# Oil spill into the air filter



## orwikcons (Mar 6, 2007)

1.6 carb EZ engine:




The hose I have marked is factory put here, but in my case, an amount of oil spills through this hose, and in a very short time the air filter becomes dirty.

What does this tell us about the engine condition? The engine has about 160 000 km (about 120 kmiles)

Is there a problem in the head, or in the block (pistons...)

And is this hose necessary to be mounted on 1.8 8v gti PB engine, or it can be detached, and implemented under the car, and the hole in air filter box blocked, as I have done on my engine, to prevent the air filter dirty?


----------



## WaterWheels (Aug 14, 2005)

orwikcons said:


> . . . or it can be detached, and implemented under the car, and the hole in air filter box blocked, as I have done on my engine, to prevent the air filter dirty?

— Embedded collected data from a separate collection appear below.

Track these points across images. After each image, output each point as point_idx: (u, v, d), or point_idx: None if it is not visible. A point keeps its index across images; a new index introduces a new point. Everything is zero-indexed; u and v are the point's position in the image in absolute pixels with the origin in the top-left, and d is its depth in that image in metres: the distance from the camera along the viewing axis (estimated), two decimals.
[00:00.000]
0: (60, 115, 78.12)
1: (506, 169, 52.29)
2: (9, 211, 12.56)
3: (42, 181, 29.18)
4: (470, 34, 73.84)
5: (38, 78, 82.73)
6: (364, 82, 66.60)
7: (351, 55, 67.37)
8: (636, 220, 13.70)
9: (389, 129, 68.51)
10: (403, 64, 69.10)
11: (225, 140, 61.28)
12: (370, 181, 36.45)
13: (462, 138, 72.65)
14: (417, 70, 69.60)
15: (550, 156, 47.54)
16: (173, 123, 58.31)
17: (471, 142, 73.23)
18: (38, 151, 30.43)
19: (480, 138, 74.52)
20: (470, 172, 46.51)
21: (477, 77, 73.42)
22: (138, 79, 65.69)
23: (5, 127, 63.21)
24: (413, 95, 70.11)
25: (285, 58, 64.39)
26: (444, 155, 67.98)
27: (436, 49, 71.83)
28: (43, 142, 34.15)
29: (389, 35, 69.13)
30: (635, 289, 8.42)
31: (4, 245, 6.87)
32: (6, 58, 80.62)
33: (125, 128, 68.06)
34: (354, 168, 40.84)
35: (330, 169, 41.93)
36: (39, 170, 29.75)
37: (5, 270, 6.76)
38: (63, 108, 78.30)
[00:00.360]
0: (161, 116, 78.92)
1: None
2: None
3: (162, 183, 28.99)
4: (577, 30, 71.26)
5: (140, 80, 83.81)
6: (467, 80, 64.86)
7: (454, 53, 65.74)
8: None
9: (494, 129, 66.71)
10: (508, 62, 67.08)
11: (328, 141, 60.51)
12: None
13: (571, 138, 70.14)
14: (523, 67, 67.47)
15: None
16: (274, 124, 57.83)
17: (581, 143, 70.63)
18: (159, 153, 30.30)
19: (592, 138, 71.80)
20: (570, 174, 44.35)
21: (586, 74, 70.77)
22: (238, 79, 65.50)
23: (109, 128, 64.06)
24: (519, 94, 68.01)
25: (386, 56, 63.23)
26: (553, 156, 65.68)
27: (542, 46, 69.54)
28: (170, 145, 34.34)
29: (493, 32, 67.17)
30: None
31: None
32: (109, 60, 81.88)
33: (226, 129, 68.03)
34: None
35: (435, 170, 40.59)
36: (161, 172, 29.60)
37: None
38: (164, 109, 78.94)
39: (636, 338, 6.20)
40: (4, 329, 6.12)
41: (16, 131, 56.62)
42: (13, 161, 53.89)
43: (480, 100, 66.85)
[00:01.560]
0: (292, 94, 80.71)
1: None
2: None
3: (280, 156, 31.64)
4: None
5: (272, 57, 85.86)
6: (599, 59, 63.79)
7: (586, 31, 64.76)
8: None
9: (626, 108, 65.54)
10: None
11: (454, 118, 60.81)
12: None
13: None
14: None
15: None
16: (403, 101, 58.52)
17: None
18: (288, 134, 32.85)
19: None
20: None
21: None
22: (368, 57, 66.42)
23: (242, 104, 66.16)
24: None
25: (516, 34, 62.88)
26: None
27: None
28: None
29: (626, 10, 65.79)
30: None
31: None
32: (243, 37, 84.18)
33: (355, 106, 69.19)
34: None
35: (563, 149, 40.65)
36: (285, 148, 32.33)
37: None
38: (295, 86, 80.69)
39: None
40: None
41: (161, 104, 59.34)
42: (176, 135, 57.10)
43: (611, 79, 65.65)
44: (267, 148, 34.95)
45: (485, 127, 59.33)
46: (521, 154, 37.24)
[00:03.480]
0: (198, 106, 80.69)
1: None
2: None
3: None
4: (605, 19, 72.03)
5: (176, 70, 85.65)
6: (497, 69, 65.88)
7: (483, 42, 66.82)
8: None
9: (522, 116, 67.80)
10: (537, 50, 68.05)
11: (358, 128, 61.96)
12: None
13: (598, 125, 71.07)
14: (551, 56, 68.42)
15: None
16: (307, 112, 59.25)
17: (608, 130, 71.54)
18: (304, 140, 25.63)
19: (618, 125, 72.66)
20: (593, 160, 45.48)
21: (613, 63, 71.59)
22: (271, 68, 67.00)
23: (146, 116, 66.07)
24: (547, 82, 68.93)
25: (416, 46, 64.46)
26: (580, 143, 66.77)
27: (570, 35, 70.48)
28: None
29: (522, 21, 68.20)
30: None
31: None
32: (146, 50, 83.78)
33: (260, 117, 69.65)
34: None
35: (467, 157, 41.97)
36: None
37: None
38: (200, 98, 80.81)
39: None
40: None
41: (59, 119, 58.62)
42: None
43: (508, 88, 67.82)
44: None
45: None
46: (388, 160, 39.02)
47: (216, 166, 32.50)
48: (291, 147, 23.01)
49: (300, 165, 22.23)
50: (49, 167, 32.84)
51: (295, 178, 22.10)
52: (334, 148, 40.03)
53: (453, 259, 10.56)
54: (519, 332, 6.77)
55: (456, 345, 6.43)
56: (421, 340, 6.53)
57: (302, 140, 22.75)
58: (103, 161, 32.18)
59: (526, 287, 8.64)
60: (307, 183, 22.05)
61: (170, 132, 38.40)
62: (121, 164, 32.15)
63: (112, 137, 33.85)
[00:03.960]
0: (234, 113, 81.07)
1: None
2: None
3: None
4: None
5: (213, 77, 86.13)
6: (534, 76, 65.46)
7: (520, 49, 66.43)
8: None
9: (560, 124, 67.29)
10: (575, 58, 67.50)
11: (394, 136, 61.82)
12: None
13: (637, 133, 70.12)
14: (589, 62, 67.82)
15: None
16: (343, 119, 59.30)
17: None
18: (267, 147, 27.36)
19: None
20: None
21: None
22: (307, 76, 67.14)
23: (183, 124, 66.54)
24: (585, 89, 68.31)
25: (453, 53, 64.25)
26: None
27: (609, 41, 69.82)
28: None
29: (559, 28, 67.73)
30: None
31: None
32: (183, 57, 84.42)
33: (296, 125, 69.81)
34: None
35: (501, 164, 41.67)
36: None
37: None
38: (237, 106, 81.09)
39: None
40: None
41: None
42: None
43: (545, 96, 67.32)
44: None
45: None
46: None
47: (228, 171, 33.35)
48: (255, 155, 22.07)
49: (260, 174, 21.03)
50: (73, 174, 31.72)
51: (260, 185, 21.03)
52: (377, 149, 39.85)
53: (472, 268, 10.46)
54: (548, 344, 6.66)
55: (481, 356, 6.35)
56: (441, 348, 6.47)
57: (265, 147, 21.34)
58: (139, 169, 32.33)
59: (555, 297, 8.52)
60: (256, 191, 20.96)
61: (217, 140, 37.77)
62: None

That depends on the emission laws where you live. You can place an oil seperator or collector in the hose to trap most of the oil. You can stuff the hose with course steelwool to try and seperate the oil from the air while in the hose (this does help). I would guess that the rings are worn a little too much and the blow-by it too great. Some oil getting through is normal as there is no factory seperator or valve.


----------



## dogyouare (Aug 10, 2009)

well if alot of oil is getting by ur rings might be going bad. any way x2 on top catch can, steel wool(becareful) or get a pvc breather and call it done.


----------



## orwikcons (Mar 6, 2007)

What is a PVC breather?


----------



## Glegor (Mar 31, 2008)

PCV valve possibly? and those things only work good when they have fairly high manifold vacuum sucking on them. oh.. duh.. this thing has plenty, its a gasser... sorry, i was having a diesel moment


----------



## dogyouare (Aug 10, 2009)

orwikcons said:


> What is a PVC breather?


lol sorry its called pcv. i get confused with the plastic pipe...

any way this is what i am refering to.

http://cgi.ebay.com/ebaymotors/63-9...tZVintageQ5fCarQ5fTruckQ5fPartsQ5fAccessories

it is universal. u can put on any car. go to autozone or discount auto parts and they will have them.


----------